8 mOhm Rds(on) — conduction loss and heatsink sizing
At 75 A continuous current, the conduction loss alone reaches 45 W, which the 254 W package dissipation ceiling can handle only with aggressive heatsinking and forced airflow. In practice, most designs will run this part at 30–50 A continuous and rely on the low Rds(on) to keep junction rise under 40 °C above ambient. The 4 V threshold voltage at 1 mA means the device turns on fully with a standard 10 V gate drive; at 5 V gate drive the Rds(on) roughly doubles, so a logic-level driver is not recommended.
175 °C junction — under-hood margin and derating
The -55 °C to 175 °C operating junction temperature range is the reason this part works in engine-bay and transmission environments. The 175 °C max allows a 40 °C safety margin above a typical 125 °C ambient under the hood, but every degree above 25 °C derates the continuous current and the safe operating area. The 4352 pF input capacitance at 25 V Vds and 76 nC gate charge at 0 V Vgs are moderate — a standard automotive gate driver with 2 A peak current can switch the gate in about 100 ns, but the buyer should verify the driver's sink/source capability against the gate charge curve at the target switching frequency.

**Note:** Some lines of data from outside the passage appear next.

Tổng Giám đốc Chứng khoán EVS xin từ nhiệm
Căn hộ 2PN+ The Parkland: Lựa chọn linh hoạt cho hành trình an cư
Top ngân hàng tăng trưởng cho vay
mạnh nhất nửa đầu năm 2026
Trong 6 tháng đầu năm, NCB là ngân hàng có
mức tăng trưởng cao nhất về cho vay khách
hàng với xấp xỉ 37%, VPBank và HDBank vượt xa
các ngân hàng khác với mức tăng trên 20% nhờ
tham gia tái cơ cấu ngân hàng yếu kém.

For a production program that needs a 55 V, 75 A automotive FET in a TO-220AB footprint, this part is available through franchised distribution and independent channels without the allocation risk that sometimes hits high-volume automotive MOSFETs. The AEC-Q101 qualification means the part has passed the full automotive stress test suite (H3TRB, HTRB, TC, etc.), so no separate qualification run is needed for Tier-1 programs.